Alpine Christian students watch their figures |

Alpine Christian students watch their figures

It’s rare to see so many famous people – alive and deceased – gather together like they did Friday at Alpine Christian Academy for the school’s first annual Historical Figure Day.

ACA third-grade teacher Patty Daniels borrowed the idea from her son’s middle school class in California. Students dressed up and presented the stories of historical Americans to their classmates.

“Our historical curriculum workbooks can be a little dry,” Daniels said, “so we wanted to do something a little more hands-on and a little more creative.”

All the big names were there.

Two presidents – Abe Lincoln and his stovepipe hat, and George Washington and his white powdered wig – were spotted. So were the country’s second First Lady, Abigail Adams; authors Louisa May Alcott and Laura Ingalls Wilder; nurse Clara Barton; and renowned Native American Pocohantas. Martin Luther King Jr. made an appearance, as did two celebrated explorers, Meriwether Lewis and William Clark, and two astronauts, Neil Armstrong and Buzz Aldrin.

ACA students, from first through 12th grades, in addition to parents and friends, filed into the school’s church at noon to learn about these famous Americans. Daniels introduced the students, each decked out in costume, and following a prayer and the Pledge of Allegiance, the third-graders’ presentations began.

Zach Allmon, as Chicago White Sox ballplayer-turned-evangelist Billy Sunday, was first up. He was followed by James Caudill, as Martin Luther King Jr., who with a darkened face and dressed in suit and tie, presented his entire speech without notes.

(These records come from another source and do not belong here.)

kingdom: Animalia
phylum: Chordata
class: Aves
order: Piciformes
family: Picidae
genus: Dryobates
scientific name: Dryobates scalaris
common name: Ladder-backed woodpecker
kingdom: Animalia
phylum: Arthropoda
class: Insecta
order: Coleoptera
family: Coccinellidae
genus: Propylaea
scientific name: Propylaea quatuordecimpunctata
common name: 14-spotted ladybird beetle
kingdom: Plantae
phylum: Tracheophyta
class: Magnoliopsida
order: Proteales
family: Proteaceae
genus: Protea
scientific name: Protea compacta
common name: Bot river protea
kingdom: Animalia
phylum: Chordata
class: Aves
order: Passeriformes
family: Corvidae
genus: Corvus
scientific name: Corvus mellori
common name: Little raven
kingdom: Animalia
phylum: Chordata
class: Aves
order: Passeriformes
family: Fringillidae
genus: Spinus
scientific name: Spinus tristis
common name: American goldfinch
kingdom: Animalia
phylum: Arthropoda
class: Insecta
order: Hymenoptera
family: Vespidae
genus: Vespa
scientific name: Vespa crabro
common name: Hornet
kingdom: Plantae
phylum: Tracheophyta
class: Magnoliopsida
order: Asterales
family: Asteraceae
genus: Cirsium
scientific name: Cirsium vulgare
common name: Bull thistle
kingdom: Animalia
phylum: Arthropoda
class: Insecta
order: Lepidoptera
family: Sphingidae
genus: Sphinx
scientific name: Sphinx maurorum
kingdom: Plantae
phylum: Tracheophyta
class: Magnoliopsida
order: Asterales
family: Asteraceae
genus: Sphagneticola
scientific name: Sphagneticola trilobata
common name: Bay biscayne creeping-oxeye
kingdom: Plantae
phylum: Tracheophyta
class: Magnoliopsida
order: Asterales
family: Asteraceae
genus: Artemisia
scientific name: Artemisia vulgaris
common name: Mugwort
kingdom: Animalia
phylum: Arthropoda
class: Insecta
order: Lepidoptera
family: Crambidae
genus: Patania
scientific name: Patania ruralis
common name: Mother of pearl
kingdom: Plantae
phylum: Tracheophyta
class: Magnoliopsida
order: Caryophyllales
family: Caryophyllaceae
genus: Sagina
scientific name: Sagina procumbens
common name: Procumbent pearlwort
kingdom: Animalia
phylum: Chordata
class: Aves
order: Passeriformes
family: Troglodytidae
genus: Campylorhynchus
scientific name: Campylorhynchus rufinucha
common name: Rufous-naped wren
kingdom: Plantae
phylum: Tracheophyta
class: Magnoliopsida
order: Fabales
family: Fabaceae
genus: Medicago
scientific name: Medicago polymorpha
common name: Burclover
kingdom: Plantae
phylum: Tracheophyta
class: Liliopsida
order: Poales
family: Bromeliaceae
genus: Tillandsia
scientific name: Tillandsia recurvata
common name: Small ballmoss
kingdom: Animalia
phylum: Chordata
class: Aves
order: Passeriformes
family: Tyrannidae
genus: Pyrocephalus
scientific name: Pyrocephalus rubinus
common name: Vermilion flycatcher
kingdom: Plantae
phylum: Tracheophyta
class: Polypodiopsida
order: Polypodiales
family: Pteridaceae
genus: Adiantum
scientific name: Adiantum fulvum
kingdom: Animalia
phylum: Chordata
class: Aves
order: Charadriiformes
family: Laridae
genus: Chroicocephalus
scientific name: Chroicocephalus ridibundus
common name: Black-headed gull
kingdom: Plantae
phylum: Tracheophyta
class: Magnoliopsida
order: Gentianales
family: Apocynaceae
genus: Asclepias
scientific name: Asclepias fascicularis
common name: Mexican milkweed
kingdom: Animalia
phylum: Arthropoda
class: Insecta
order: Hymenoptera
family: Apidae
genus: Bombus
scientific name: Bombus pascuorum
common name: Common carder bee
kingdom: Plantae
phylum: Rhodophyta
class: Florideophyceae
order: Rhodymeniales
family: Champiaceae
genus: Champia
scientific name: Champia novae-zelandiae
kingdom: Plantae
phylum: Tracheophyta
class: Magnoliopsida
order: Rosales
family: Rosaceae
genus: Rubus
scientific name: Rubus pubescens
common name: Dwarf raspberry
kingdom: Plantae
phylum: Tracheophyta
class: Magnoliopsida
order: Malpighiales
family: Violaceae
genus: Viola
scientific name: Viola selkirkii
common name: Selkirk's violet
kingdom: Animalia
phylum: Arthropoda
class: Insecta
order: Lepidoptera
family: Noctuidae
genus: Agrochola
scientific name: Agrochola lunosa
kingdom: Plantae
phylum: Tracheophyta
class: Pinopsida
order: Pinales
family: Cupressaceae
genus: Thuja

Jordan Chavez, as George Washington, was next, sharing some rare tidbits about the first president of the United States. “Did you know I had to borrow money to go to my own inauguration?” he asked, and, “Did you know my teeth weren’t made of wood? They were made of hippopotamus teeth, ivory and even human teeth!”

Chandler Crymble and his black jaw-line beard got a big laugh from the first-graders when his stovepipe hat got knocked off.

“I was shot and killed by John Wilkes Booth in 1865, but for some miraculous reason I’m standing here talking to you today,” quipped Abe.

Women were well-represented, too. Stephanie Dibaceo as American Red Cross founder Clara Barton said she was the first woman allowed on the battlefield to tend to injured soldiers.

Alida Eide as Louisa May Alcott informed the audience she wrote over 30 books, though her most famous was “Little Women.”

Abby Norton as Pocohantas told about marrying a colonist and dying when their child was just 2 years old.

Nilsse Peterson, as Laura Ingalls Wilder of “Little House on the Prairie” fame, wore a very large prairie bonnet and explained that she and her sisters all wore these brimmed caps to protect their faces from the sun. Victoria Rojo as Abigail Adams said she was one of the first American women to support equal rights for women.

After the third-graders’ presentation, the audience took a short intermission while the fourth-graders got ready to tell their stories.

“They just did great,” said Daniels, the third-graders’ proud teacher. “We want to do this every year around President’s Day. These students will never forget the historical figures they’ve chosen to portray.”